Was hoping for some design help. I am tyring to design and then construct a set of pilasters and capital for a dining room. Each component will have recessed panels. I am stuck designing a curve on the rails. Was hoping someone may have some suggestions on the best material and approach to creating the curved rail.

I have used my router to create arched doorways and was think of using a similar approach and then on a board large enough to shape out the required rail, but then when joing with a straight stile you get into a curved miter, which sounds painful.

Another approcah I was considerating was using a router/jigsaw to creat the face frame out of 3/4 mdf as this will be paintgrade project.

I am attaching the rough design in sketchup for a visual. Would appreciate any suggestions as this one has me stumped.

The face frames are 2"x2"x3/4" poplar. The pilaster is approximately 9' and the curved section would be approximately 30" accross the horizontal/rail.


----------



## cabmaker (Sep 16, 2010)

I dont see a big problem here. It sounds like your using an applied molding with faceframe like material. (3/4 X 2inch) Right? You will need a wider piece of stock to mill you radius from the impost to the upper tangient. Looks like,from your rendering that you are applying the accent over a semi-finished column wraped in a 1/4 ply? Or are you milling this up in rail/stile and panel sections? Lot of ways to skin this cat. Are you looking to make this monolithic?


----------



## Bucktane (Jan 11, 2011)

I am making the pilaster out of 2" face frames (poplar) which will wrap the wall around from the inside to the foyer. both interior and exterior room wall will have a 3/4" backer for the face frames for added depth and presence.

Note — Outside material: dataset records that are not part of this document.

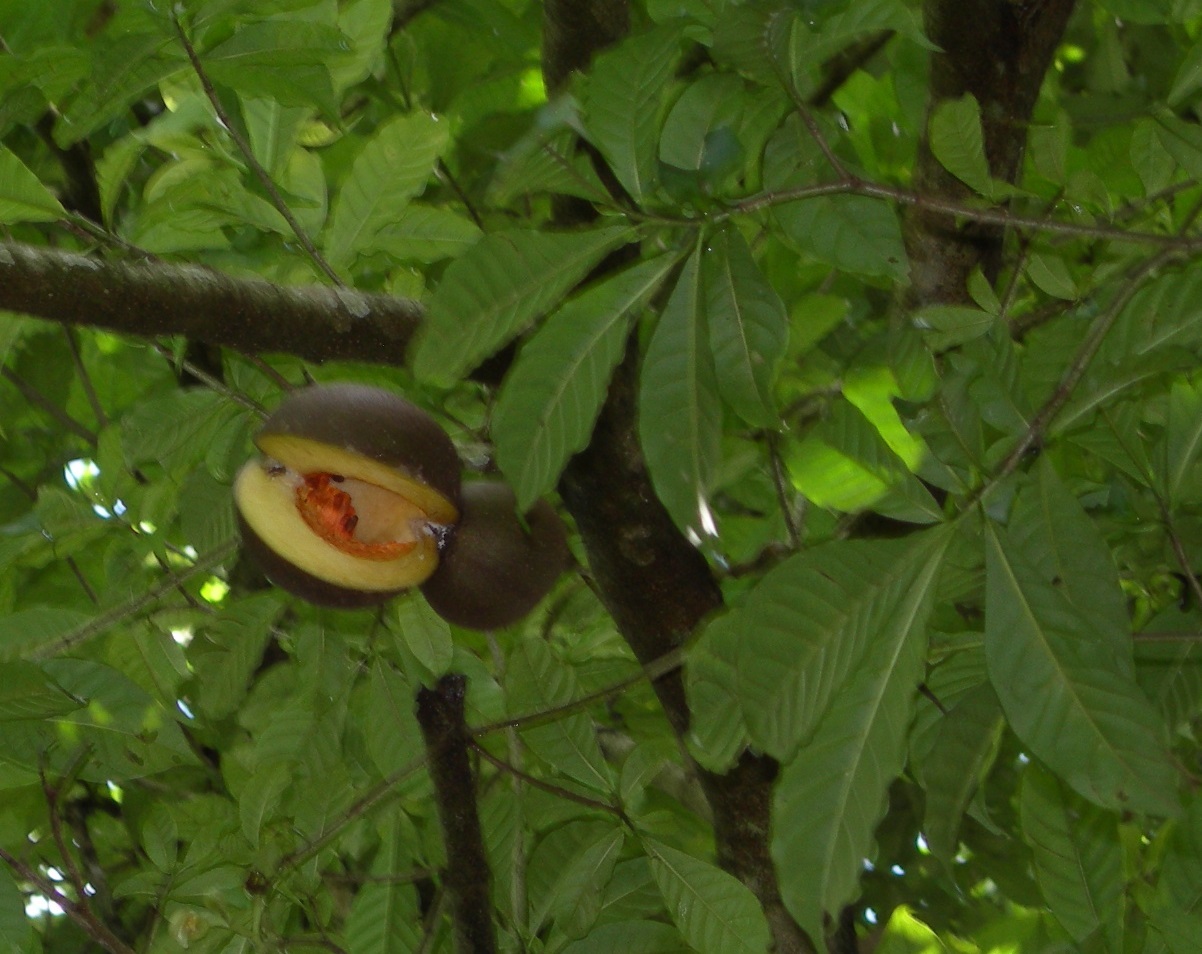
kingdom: Plantae
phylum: Tracheophyta
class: Magnoliopsida
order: Gentianales
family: Apocynaceae
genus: Tabernaemontana
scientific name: Tabernaemontana donnell-smithii
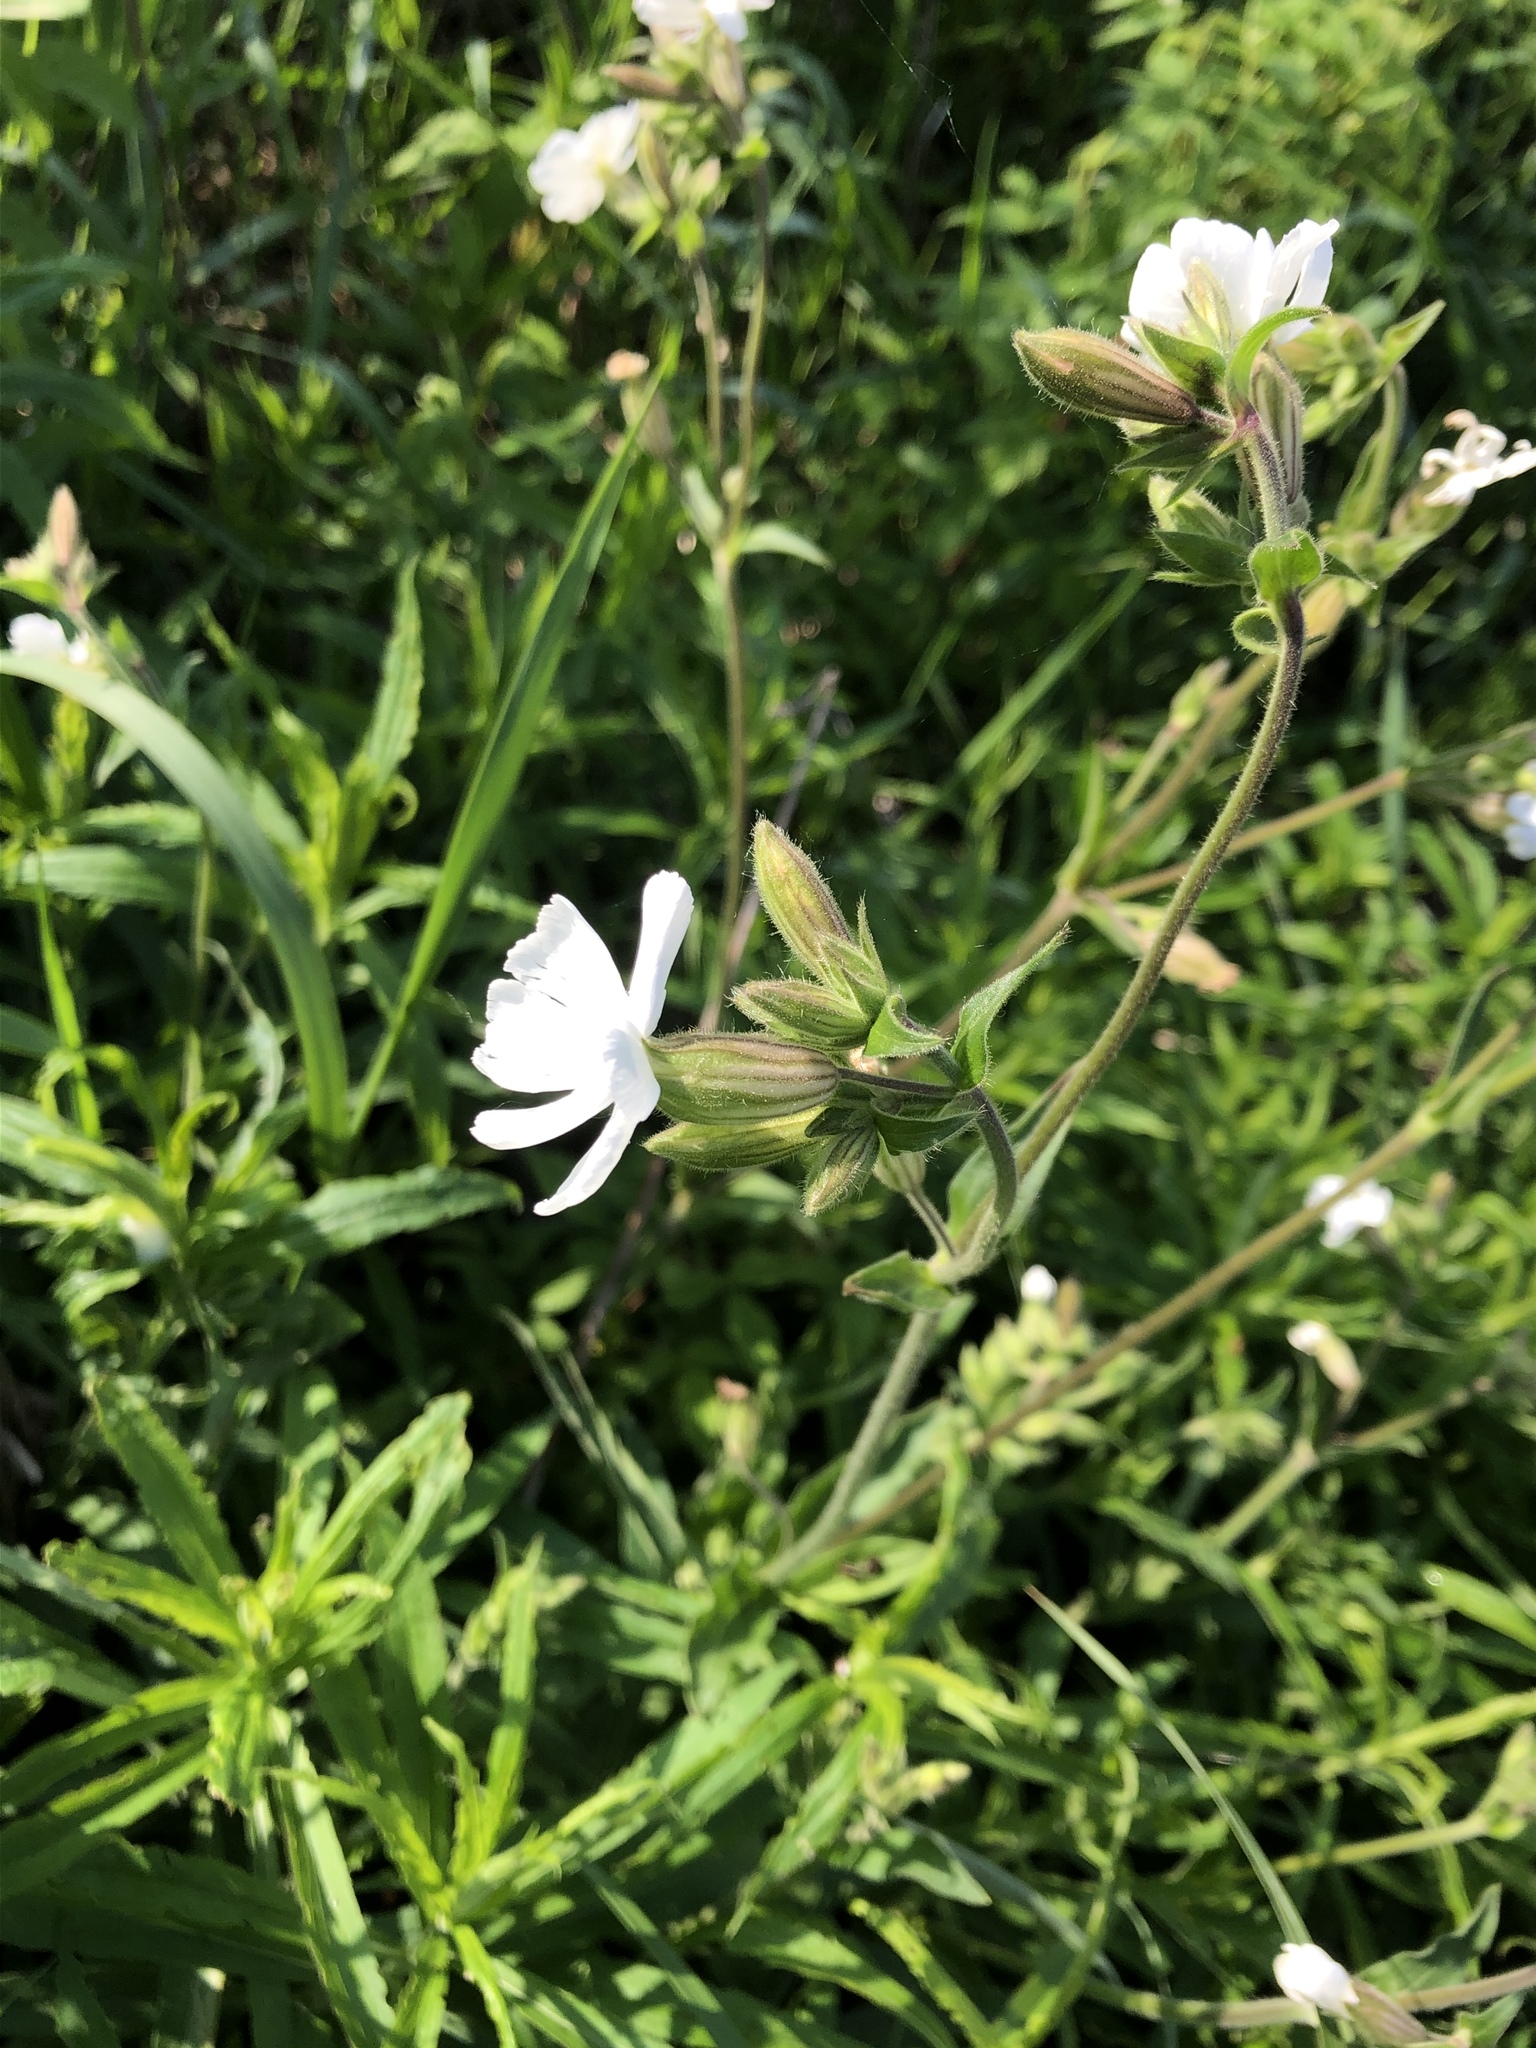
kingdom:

Pocket joining the face frames and using domino's to miter the pilasters around the wall.

So it sounds like you agree routing a larger piece of stock to create the curved rail would be the best way to tackle this? then used that one as a template for the others?

I neglected to pull out the waste piece where the curved rail and stile join over the impost. posting another image.

This is obviously only one side of the entrance way. the capital will be essentially three recessed panels going accross the face with the middle twice the size of the section shown in the drawing and offset 3/4".


----------



## cabmaker (Sep 16, 2010)

Sounds like you have this pretty well thought out. 10-4 on the wide stock. I think it will go well for you . JB


----------